### Passage for review

Class 11 Maths NCERT Solutions Chapter 1 Ex 1.4 – Union and Intersection of Sets | Boundless Maths
Ex 1.4 Class 11 Maths NCERT Solutions · Chapter 1

Class 11 Maths NCERT Solutions Chapter 1 Ex 1.4 – Union and Intersection of Sets

Free, step-by-step Class 11 Maths NCERT Solutions for Chapter 1 Ex 1.4 — all 12 questions solved, with Venn diagrams for union, intersection, set difference, and disjoint sets, for CBSE 2026-27.

This is the longest exercise in the chapter, but it repeats only four operations across many sets: union (combine everything), intersection (keep only the overlap), difference (what's in one set but not the other), and the special case of disjoint sets (no overlap at all). Questions 1–4 build up union, Questions 5–7 do the same for intersection, Question 8 introduces disjoint sets visually, Questions 9–10 cover set difference, and Questions 11–12 close with a classic result (R − Q = irrational numbers) and a set of true/false disjoint checks. Every diagram-worthy idea here is illustrated with a Venn diagram alongside the working.

12Questions
Easy–HardDifficulty Mix
2026-27CBSE Syllabus

Class 11 Maths NCERT Solutions Chapter 1 Ex 1.4 — All 12 Questions

1

Find the union of each of the following pairs of sets:
(i) X=\{1,3,5\}, Y=\{1,2,3\}
(ii) A=\{a,e,i,o,u\}, B=\{a,b,c\}
(iii) A=\{x : x \text{ is a natural number and a multiple of 3}\}, B=\{x : x \text{ is a natural number less than 6}\}
(iv) A=\{x : x \text{ is a natural number and } 1\lt x\le6\}, B=\{x : x \text{ is a natural number and } 6\lt x\lt10\}
(v) A=\{1,2,3\}, B=\phi

Easy +
Solution

The union of two sets combines every element that is in either set, writing each shared element only once.

U A B
A∪B: the shaded region is everything in A, in B, or in both.

(i) Combine the elements of X and Y, listing 1 and 3 (common to both) only once.

X\cup Y=\{1,2,3,5\}

(ii) Combine the elements of A and B; a is common to both and is listed once.

### Extracted entries

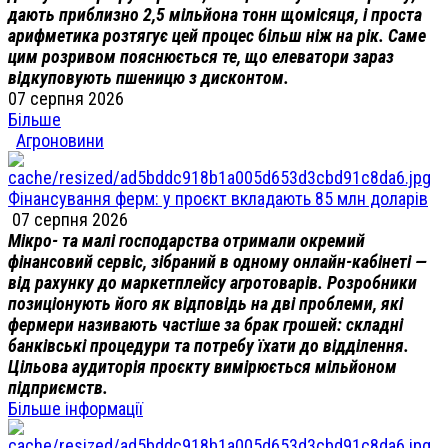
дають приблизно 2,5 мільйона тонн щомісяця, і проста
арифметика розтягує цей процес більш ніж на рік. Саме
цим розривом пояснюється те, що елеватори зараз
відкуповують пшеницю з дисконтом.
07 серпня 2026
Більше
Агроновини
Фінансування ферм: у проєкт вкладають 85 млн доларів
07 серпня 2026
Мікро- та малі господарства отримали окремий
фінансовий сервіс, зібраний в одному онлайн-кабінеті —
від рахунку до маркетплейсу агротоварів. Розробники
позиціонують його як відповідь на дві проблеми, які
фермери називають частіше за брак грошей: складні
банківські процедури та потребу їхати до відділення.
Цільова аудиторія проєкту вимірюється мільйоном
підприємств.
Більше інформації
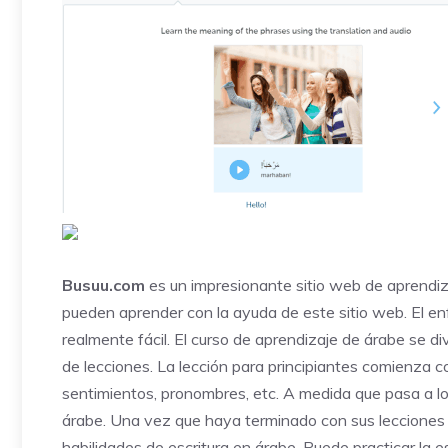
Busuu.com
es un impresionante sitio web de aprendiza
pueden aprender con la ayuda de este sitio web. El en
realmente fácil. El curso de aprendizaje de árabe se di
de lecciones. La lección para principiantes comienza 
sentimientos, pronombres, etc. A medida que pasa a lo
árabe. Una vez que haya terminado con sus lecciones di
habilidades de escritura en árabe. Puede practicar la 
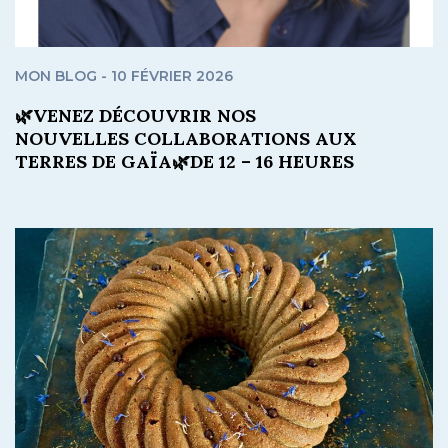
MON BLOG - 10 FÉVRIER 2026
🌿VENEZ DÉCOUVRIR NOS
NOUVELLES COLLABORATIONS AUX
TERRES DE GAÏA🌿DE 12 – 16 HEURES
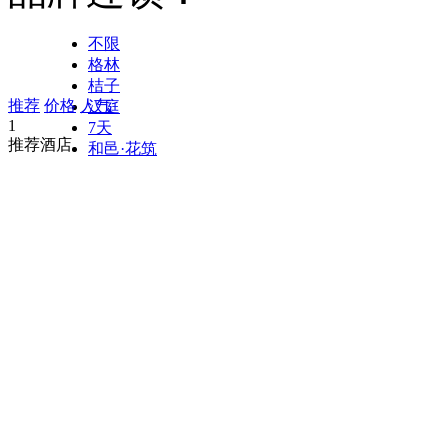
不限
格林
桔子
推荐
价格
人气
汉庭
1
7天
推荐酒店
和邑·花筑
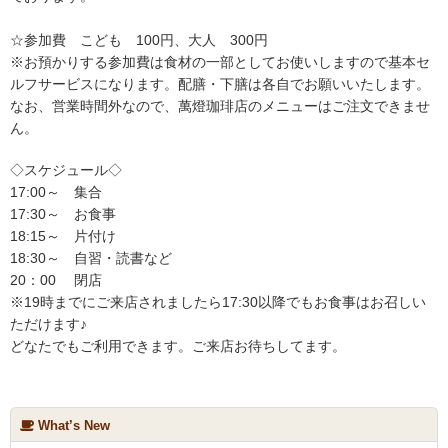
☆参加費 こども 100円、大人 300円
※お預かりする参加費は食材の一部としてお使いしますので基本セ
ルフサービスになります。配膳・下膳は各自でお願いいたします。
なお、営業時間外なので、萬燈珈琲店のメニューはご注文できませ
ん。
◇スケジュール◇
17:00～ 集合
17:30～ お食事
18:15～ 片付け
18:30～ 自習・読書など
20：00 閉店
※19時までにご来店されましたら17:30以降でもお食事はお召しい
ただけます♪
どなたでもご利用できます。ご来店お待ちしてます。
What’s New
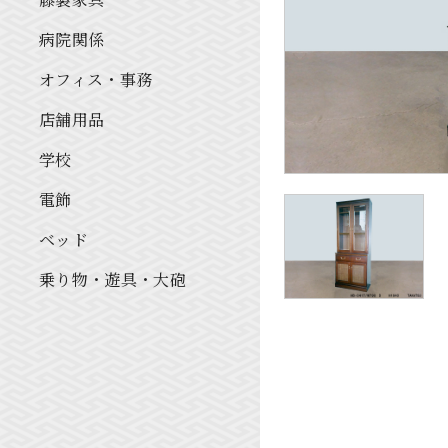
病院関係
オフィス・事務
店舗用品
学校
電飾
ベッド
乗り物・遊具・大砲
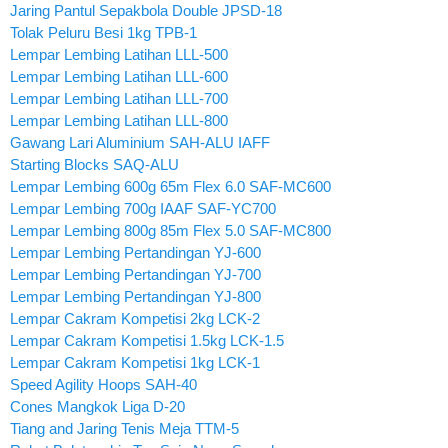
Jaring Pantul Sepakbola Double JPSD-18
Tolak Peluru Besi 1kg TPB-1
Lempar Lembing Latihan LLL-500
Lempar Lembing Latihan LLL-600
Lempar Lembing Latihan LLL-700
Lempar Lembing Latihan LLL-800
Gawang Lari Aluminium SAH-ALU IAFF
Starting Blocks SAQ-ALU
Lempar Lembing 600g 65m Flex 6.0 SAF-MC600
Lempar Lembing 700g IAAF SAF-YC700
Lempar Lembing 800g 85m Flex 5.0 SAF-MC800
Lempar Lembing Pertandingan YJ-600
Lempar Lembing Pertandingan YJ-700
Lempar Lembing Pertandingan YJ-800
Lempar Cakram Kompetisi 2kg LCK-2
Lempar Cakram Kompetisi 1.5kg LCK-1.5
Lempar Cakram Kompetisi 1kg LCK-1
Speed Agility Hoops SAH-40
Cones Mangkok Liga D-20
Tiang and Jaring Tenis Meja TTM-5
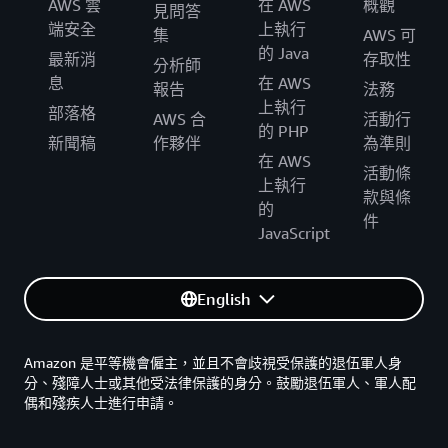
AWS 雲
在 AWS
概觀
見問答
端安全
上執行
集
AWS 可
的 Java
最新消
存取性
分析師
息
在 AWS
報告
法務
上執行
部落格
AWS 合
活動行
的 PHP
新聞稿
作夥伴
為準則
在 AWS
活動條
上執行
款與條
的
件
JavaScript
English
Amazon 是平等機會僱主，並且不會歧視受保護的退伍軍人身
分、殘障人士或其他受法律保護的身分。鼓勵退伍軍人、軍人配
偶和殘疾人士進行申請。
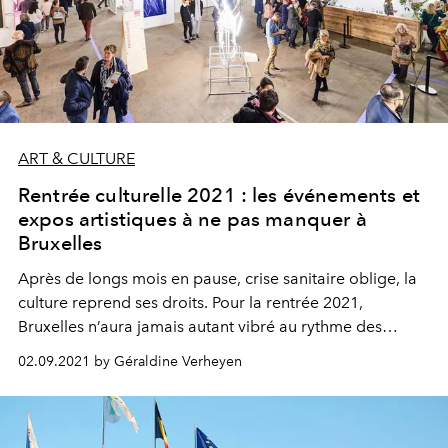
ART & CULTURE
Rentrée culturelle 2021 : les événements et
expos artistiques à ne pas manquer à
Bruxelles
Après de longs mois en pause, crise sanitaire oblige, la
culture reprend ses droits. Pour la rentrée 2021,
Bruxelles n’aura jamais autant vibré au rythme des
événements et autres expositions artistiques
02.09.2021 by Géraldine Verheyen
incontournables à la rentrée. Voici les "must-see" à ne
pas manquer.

### Actions to take
1) Answer these questions from the page on union and intersection of sets:
(a) How many questions does Ex 1.4 contain in total?
(b) Which questions cover set difference?
(c) What is X∪Y in part (i) of Question 1?
2) Substitute "вересня" for "серпня" in the records, starting at their beginning and going through the line that contains "позиціонують його як". Give those lines back otherwise unchanged, and leave out the pictures.

### Task-by-task results
1)
(a) 12 questions.
(b) Questions 9–10.
(c) X∪Y = {1, 2, 3, 5}.

2)
дають приблизно 2,5 мільйона тонн щомісяця, і проста
арифметика розтягує цей процес більш ніж на рік. Саме
цим розривом пояснюється те, що елеватори зараз
відкуповують пшеницю з дисконтом.
07 вересня 2026
Більше
Агроновини
Фінансування ферм: у проєкт вкладають 85 млн доларів
07 вересня 2026
Мікро- та малі господарства отримали окремий
фінансовий сервіс, зібраний в одному онлайн-кабінеті —
від рахунку до маркетплейсу агротоварів. Розробники
позиціонують його як відповідь на дві проблеми, які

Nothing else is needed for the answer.